How to fight the GOP health care bill’s ‘death spiral’
The Senate passed a sweeping package of Republican bills on Thursday that would reshape how Americans pay for health care, and they’re already being pushed through in an effort to secure support for their final bill in the GOP-led chamber.
But the bills aren’t likely to reach President Donald Trump’s desk, where he will likely sign them into law.
Instead, they’ll move through the House of Representatives and are expected to pass the Senate with support from Democrats.
The two chambers are expected soon to hold a conference committee, where Republicans will attempt to hash out their differences and hash out a final bill.
Trump has repeatedly said he will veto the bills.
House Speaker Paul Ryan (R-Wis.) is expected to announce his own deal, which could be the same as the Senate’s.
But Republicans say they want to avoid a “death spiral” of more GOP defections.
Trump and Ryan will likely have to reconcile their differences over how to advance the bill in order to have a chance of passing it.
Trump’s initial plan was to pass a bill in March, but he has since said he wants to wait until he has the votes.

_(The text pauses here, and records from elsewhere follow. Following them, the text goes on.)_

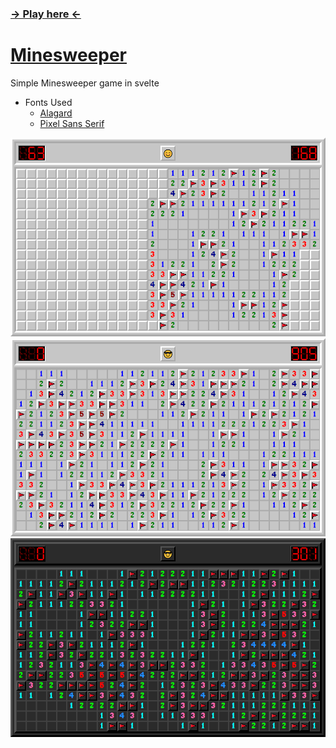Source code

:
### [→ Play here ←](https://potat05.github.io/minesweeper/)

# [Minesweeper](https://github.com/Potat05/minesweeper)

Simple Minesweeper game in svelte

* Fonts Used
    * [Alagard](https://www.dafont.com/alagard.font)
    * [Pixel Sans Serif](https://www.dafont.com/pixel-sans-serif.font  )

![Minesweeper Expert Game](./resources/expert-game.png "Minesweeper Expert Game")
![Minesweeper Expert Game Win](./resources/expert-win.png "Minesweeper Expert Game Win")
![Minesweeper Dark Mode Expert Game Win](./resources/dark-expert-win.png "Minesweeper Dark Mode Expert Game Win")

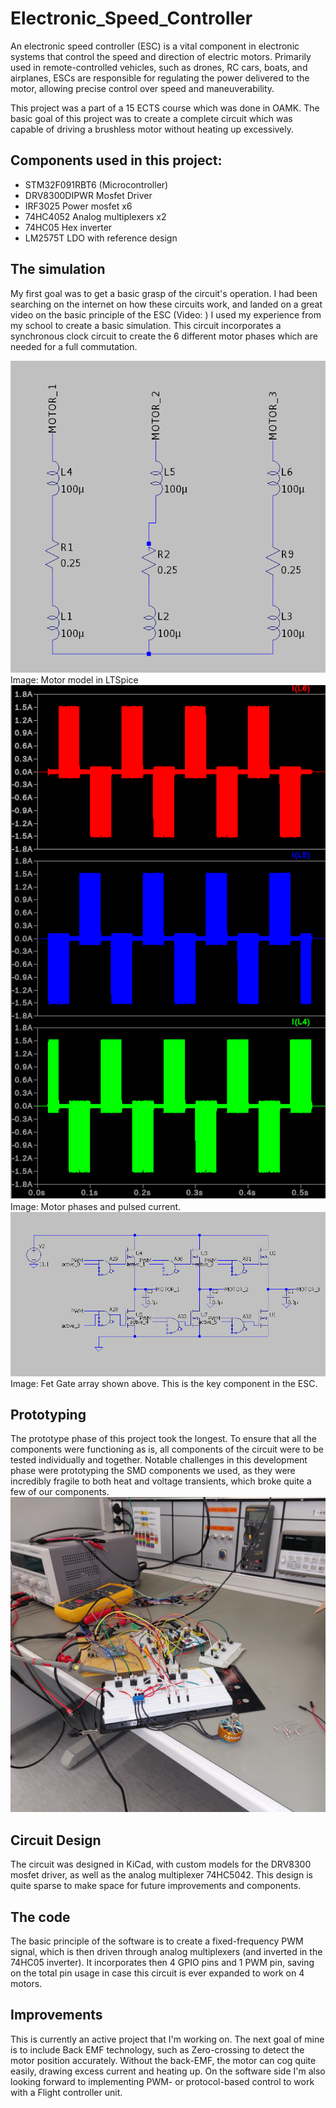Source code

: # Electronic_Speed_Controller
An electronic speed controller (ESC) is a vital component in electronic systems that control the speed and direction of electric motors. Primarily used in remote-controlled vehicles, such as drones, RC cars, boats, and airplanes, ESCs are responsible for regulating the power delivered to the motor, allowing precise control over speed and maneuverability.

This project was a part of a 15 ECTS course which was done in OAMK. The basic goal of this project was to create a complete circuit which was capable of driving a brushless motor without heating up excessively.

## Components used in this project:
 - STM32F091RBT6 (Microcontroller)
 - DRV8300DIPWR Mosfet Driver
 - IRF3025 Power mosfet x6
 - 74HC4052 Analog multiplexers x2
 - 74HC05 Hex inverter
 - LM2575T LDO with reference design

## The simulation
My first goal was to get a basic grasp of the circuit's operation. I had been searching on the internet on how these circuits work, and landed on a great video on the basic principle of the ESC (Video: )
I used my experience from my school to create a basic simulation. This circuit incorporates a synchronous clock circuit to create the 6 different motor phases which are needed for a full commutation.

<img src="https://github.com/constlo/Electronic_Speed_Controller/blob/master/motor_model.png" />
Image: Motor model in LTSpice

<img src="https://github.com/constlo/Electronic_Speed_Controller/blob/master/motor_phases.png" />
Image: Motor phases and pulsed current.

<img src="https://github.com/constlo/Electronic_Speed_Controller/blob/master/fet_drivers.png" />
Image: Fet Gate array shown above. This is the key component in the ESC.

## Prototyping
The prototype phase of this project took the longest. To ensure that all the components were functioning as is, all components of the circuit were to be tested individually and together. Notable challenges in this development phase were prototyping the SMD components we used, as they were incredibly fragile to both heat and voltage transients, which broke quite a few of our components.
<img src="https://github.com/constlo/Electronic_Speed_Controller/blob/master/20230411_123105.jpg" />

## Circuit Design
The circuit was designed in KiCad, with custom models for the DRV8300 mosfet driver, as well as the analog multiplexer 74HC5042. This design is quite sparse to make space for future improvements and components.

## The code
The basic principle of the software is to create a fixed-frequency PWM signal, which is then driven through analog multiplexers (and inverted in the 74HC05 inverter). It incorporates then 4 GPIO pins and 1 PWM pin, saving on the total pin usage in case this circuit is ever expanded to work on 4 motors.

## Improvements
This is currently an active project that I'm working on. The next goal of mine is to include Back EMF technology, such as Zero-crossing to detect the motor position accurately. Without the back-EMF, the motor can cog quite easily, drawing excess current and heating up. On the software side I'm also looking forward to implementing PWM- or protocol-based control to work with a Flight controller unit.
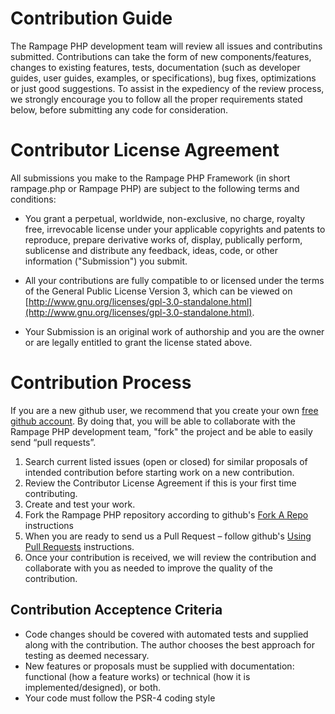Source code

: # Contribution Guide

The Rampage PHP development team will review all issues and contributins submitted.
Contributions can take the form of new components/features, changes to existing features, tests, documentation (such as developer
guides, user guides, examples, or specifications), bug fixes, optimizations or just good suggestions. To assist in the expediency
of the review process, we strongly encourage you to follow all the proper requirements stated below,
before submitting any code for consideration.

# Contributor License Agreement

All submissions you make to the Rampage PHP Framework (in short rampage.php or Rampage PHP) are subject to the following terms and conditions:

* You grant a perpetual, worldwide, non-exclusive, no charge, royalty free, irrevocable license under your applicable copyrights
  and patents to reproduce, prepare derivative works of, display, publically perform, sublicense and distribute any feedback,
  ideas, code, or other information ("Submission") you submit.

* All your contributions are fully compatible to or licensed under the terms of the General Public License Version 3, which can be viewed
  on [http://www.gnu.org/licenses/gpl-3.0-standalone.html](http://www.gnu.org/licenses/gpl-3.0-standalone.html).

* Your Submission is an original work of authorship and you are the owner or are legally entitled to grant the license stated above.


# Contribution Process

If you are a new github user, we recommend that you create your own [free github account](https://github.com/signup/free).
By doing that, you will be able to collaborate with the Rampage PHP development team, "fork" the project and be
able to easily send “pull requests”.

1. Search current listed issues (open or closed) for similar proposals of intended contribution before starting work on a new contribution.
2. Review the Contributor License Agreement if this is your first time contributing.
3. Create and test your work.
4. Fork the Rampage PHP repository according to github's [Fork A Repo](https://help.github.com/articles/fork-a-repo) instructions
5. When you are ready to send us a Pull Request – follow github's [Using Pull Requests](https://help.github.com/articles/using-pull-requests) instructions.
6. Once your contribution is received, we will review the contribution and collaborate with you as
   needed to improve the quality of the contribution.

## Contribution Acceptence Criteria

* Code changes should be covered with automated tests and supplied along with the contribution.
  The author chooses the best approach for testing as deemed necessary.
* New features or proposals must be supplied with documentation:
  functional (how a feature works) or technical (how it is implemented/designed), or both.
* Your code must follow the PSR-4 coding style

Republicans have struggled to pass health care legislation in recent years, which has cost billions of dollars and created chaos in the insurance markets.
The House passed the GOP’s latest bill last week, and Senate Democrats are expected this week to introduce a bill that could be significantly different from the House’s.
The Senate’s bill would allow insurers to offer plans across state lines.
This means insurers could offer plans to individuals across the country, or it could allow insurers in every state to offer policies.